The Nature of the Dance Discipline

Dance enriches a vibrant culture and is integral to human life. It has the power to illuminate, deepen, broaden, and enhance human experience. dance offers a unique way of perceiving, interpreting, and communicating diverse life worlds. As one of the oldest and most primal of the performing arts, dance has existed across all cultures and historical periods. It has always been a socially significant component of all civilizations, and remains a relevant symbolic tool for people around the globe today.

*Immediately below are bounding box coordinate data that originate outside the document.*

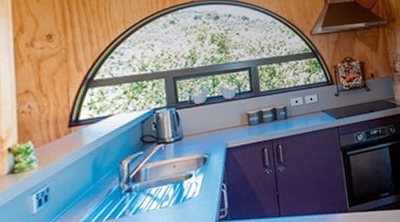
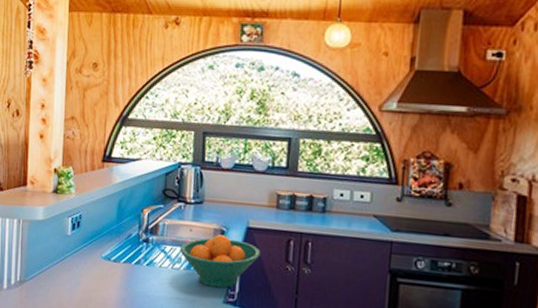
fruit bowl: none [165,161,241,213] -> present [179,234,260,288]

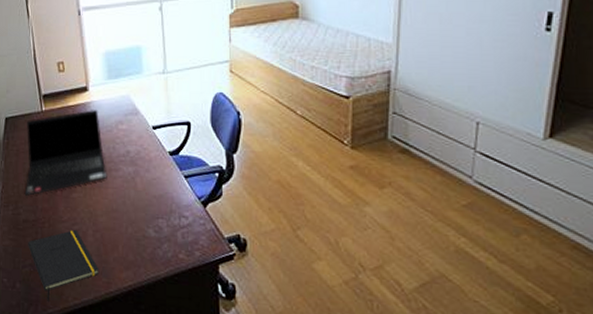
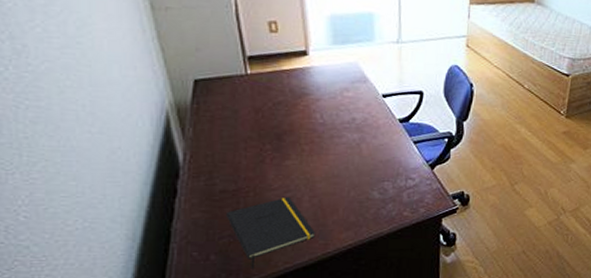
laptop computer: present [24,109,107,196] -> none [221,74,329,165]

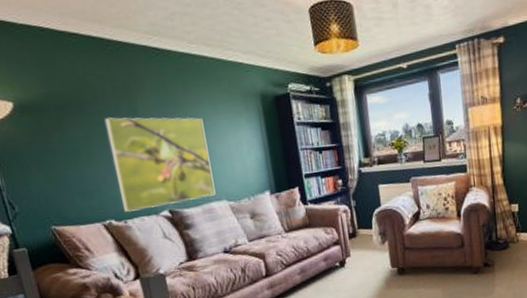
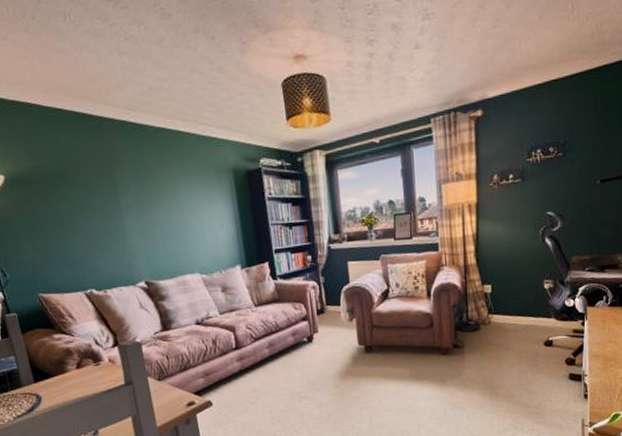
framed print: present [104,117,216,213] -> none [86,191,189,283]

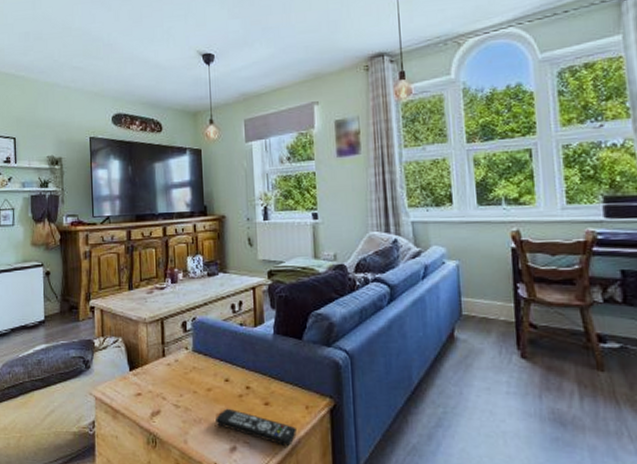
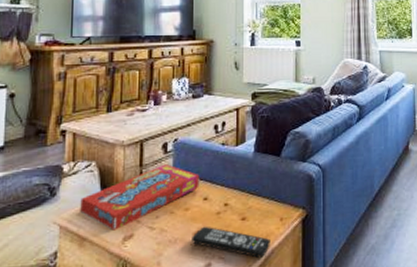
snack box: none [111,343,220,406] -> present [80,164,200,231]

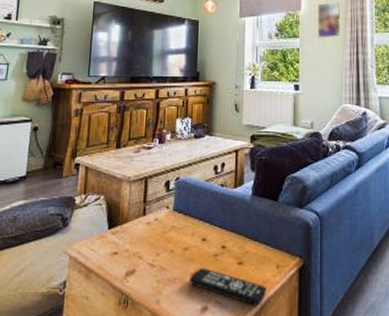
snack box: present [80,164,200,231] -> none [88,202,199,265]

As an expressive art form, dance provides an embodied, physical form and language for conveying images, meaning, and feelings. in this sense, dance offers both the message and the medium. dance experiences contribute to personal, social, economic, cultural, and civic aspects of human lives. Invariably, dance serves various purposes that permeate cultures worldwide, including performing, healing, entertaining, celebrating, socializing, learning, worshiping, becoming physically fit, and communicating.

Dance has interpretive and functional powers that enrich and fulfill the human experience. Body, mind, and spirit are united in dance in ways that engage people profoundly as they seek meaning in the world around them. Dance intentionally fosters the habits of mind that enable people to question, develop a sense of agency, tolerate ambiguity, cope with uncertainty, consider alternative perspectives, and imagine new possibilities.